> [WHAT YOU WILL DO]: Please print the entries exactly, omitting each image.

> [DATA IN THIS EXERCISE]:
======

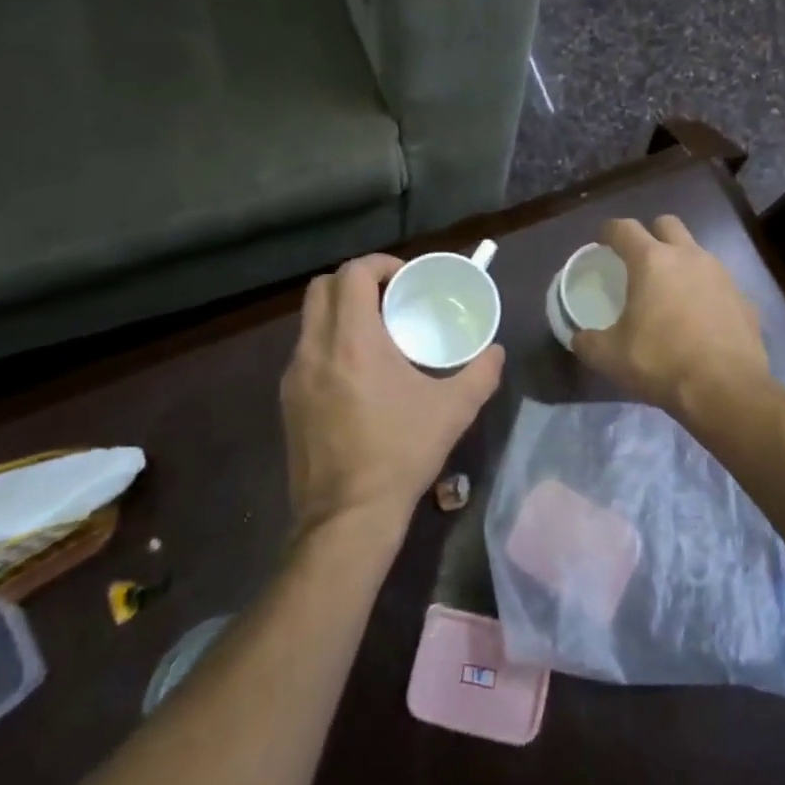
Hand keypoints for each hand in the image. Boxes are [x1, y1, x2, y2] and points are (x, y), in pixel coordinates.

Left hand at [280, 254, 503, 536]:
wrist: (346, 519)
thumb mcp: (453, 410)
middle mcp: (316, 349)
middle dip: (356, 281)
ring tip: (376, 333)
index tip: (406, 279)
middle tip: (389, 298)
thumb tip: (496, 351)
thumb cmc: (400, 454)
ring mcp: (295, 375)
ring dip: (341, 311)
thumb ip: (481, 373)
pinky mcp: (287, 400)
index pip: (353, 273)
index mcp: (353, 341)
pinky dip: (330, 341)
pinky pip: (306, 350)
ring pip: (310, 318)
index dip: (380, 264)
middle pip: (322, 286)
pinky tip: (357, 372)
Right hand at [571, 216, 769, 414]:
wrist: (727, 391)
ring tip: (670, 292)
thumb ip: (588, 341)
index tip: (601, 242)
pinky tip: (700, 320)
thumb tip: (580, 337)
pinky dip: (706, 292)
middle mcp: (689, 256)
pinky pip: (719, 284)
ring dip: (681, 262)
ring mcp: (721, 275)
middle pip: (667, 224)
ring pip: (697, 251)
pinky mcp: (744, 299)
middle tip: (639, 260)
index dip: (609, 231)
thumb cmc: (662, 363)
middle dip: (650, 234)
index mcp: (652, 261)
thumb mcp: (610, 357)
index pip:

======

> [WRITTEN REPLY]:
Hand keypoints for each hand in the image. Boxes are [x1, y1, x2, y2] and points are (x, y), in pixel coordinates.

Left hand at [280, 254, 503, 536]:
wrist: (346, 519)
thumb mcp: (453, 410)
middle mcp: (316, 349)
middle dip: (356, 281)
ring tip: (376, 333)
index tip: (406, 279)
middle tip: (389, 298)
thumb tip: (496, 351)
thumb cmc: (400, 454)
ring mcp: (295, 375)
ring dip: (341, 311)
thumb ip: (481, 373)
pinky mcp: (287, 400)
index pip: (353, 273)
index mcp: (353, 341)
pinky dip: (330, 341)
pinky pip: (306, 350)
ring pip: (310, 318)
index dip: (380, 264)
middle pip: (322, 286)
pinky tip: (357, 372)
Right hand at [571, 216, 769, 414]:
wrist: (727, 391)
ring tip: (670, 292)
thumb ip: (588, 341)
index tip: (601, 242)
pinky tip: (700, 320)
thumb tip: (580, 337)
pinky dip: (706, 292)
middle mcp: (689, 256)
pinky pip: (719, 284)
ring dip: (681, 262)
ring mcp: (721, 275)
middle pip: (667, 224)
ring pip: (697, 251)
pinky mcp: (744, 299)
middle tip: (639, 260)
index dip: (609, 231)
thumb cmc: (662, 363)
middle dip: (650, 234)
index mcp: (652, 261)
thumb mcp: (610, 357)
index pip:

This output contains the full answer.